[Begin SOURCE PASSAGE]

Time Complexity Analysis | Tower Of Hanoi (Recursion)

Tower of Hanoi is a mathematical puzzle where we have three rods and n disks. The objective of the puzzle is to move the entire stack to another rod, obeying the following simple rules:
1) Only one disk can be moved at a time.
2) Each move consists of taking the upper disk from one of the stacks and placing it on top of another stack i.e. a disk can only be moved if it is the uppermost disk on a stack.
3) No disk may be placed on top of a smaller disk.

Pseudo Code

TOH(n, x, y, z)
{
   if (n >= 1)
   {
      // put (n-1) disk to z by using y
      TOH((n-1), x, z, y)

[End SOURCE PASSAGE]

WORK REQUIRED:
Copy word for word the stretch of the Tower of Hanoi passage above that begins with "2) Each move" and ends with "TOH(n, x, y, z)".

[Begin RAW RECORDS]

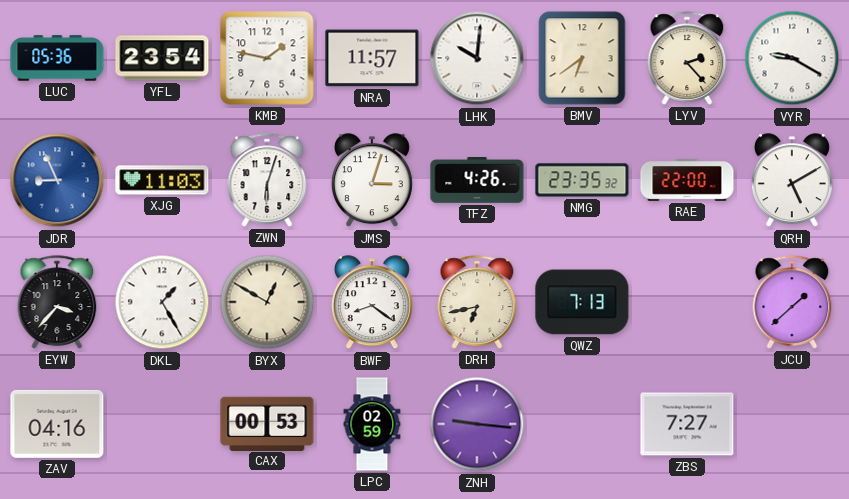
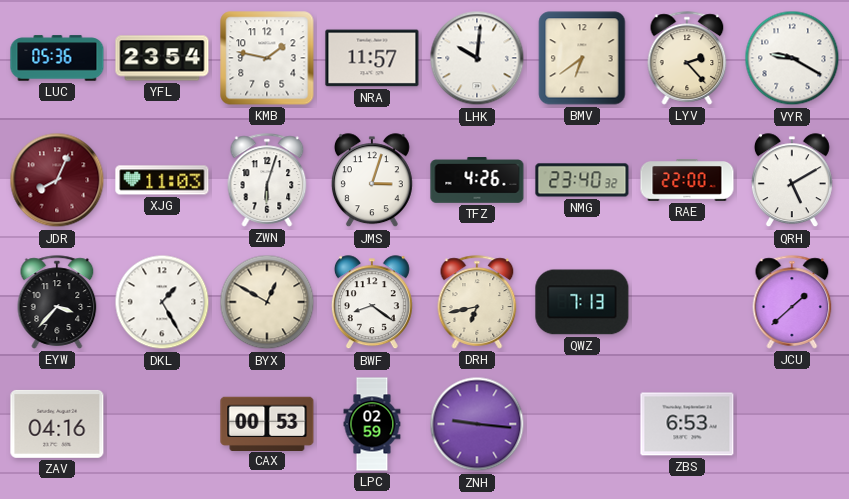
JDR: 8:56 -> 8:04
JDR dial: blue -> burgundy
NMG: 23:35 -> 23:40
ZBS: 7:27 -> 6:53
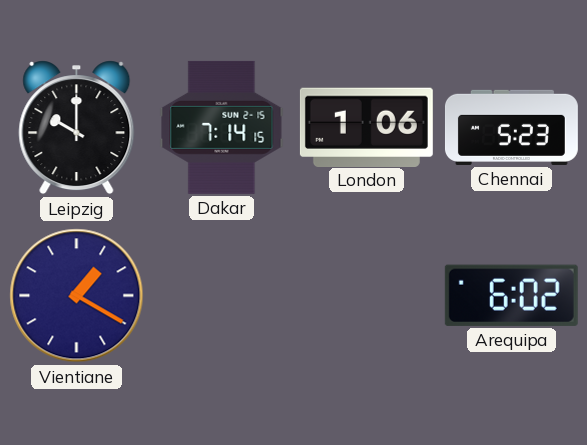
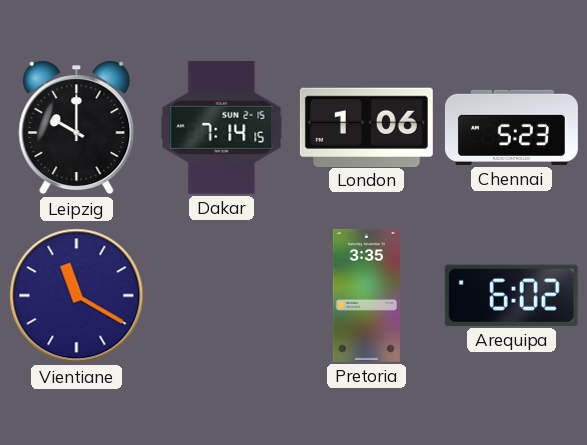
Vientiane: 1:20 -> 11:20
Pretoria: none -> 3:35
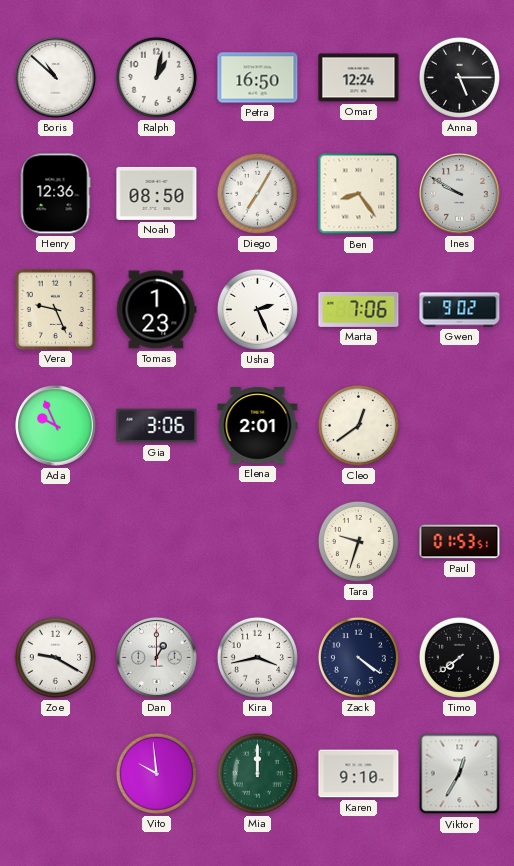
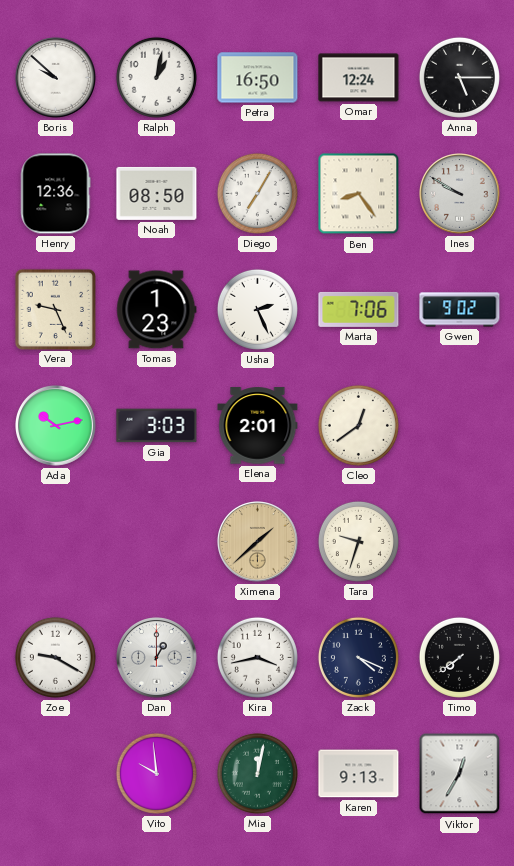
Boris: 10:52 -> 9:52
Ada: 9:56 -> 10:13
Gia: 3:06 -> 3:03
Ximena: none -> 1:38
Paul: 01:53 -> none
Zack: 4:21 -> 4:19
Mia: 12:00 -> 12:02
Karen: 9:10 -> 9:13
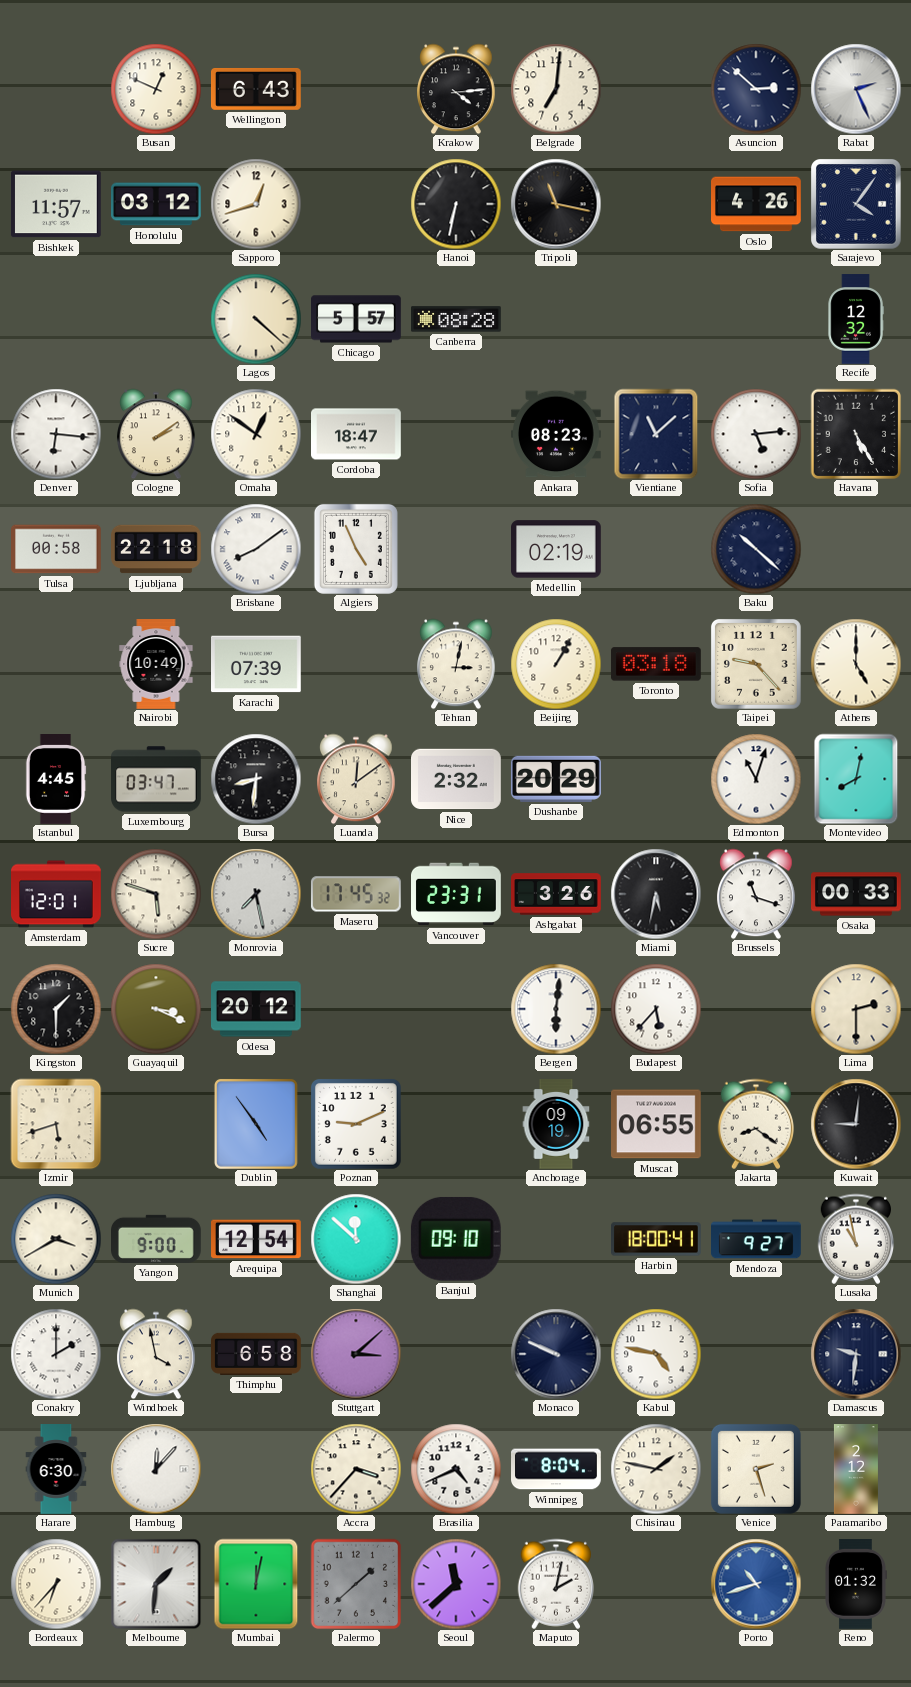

[End RAW RECORDS]

FINAL RESULT:
2) Each move consists of taking the upper disk from one of the stacks and placing it on top of another stack i.e. a disk can only be moved if it is the uppermost disk on a stack.
3) No disk may be placed on top of a smaller disk.

Pseudo Code

TOH(n, x, y, z)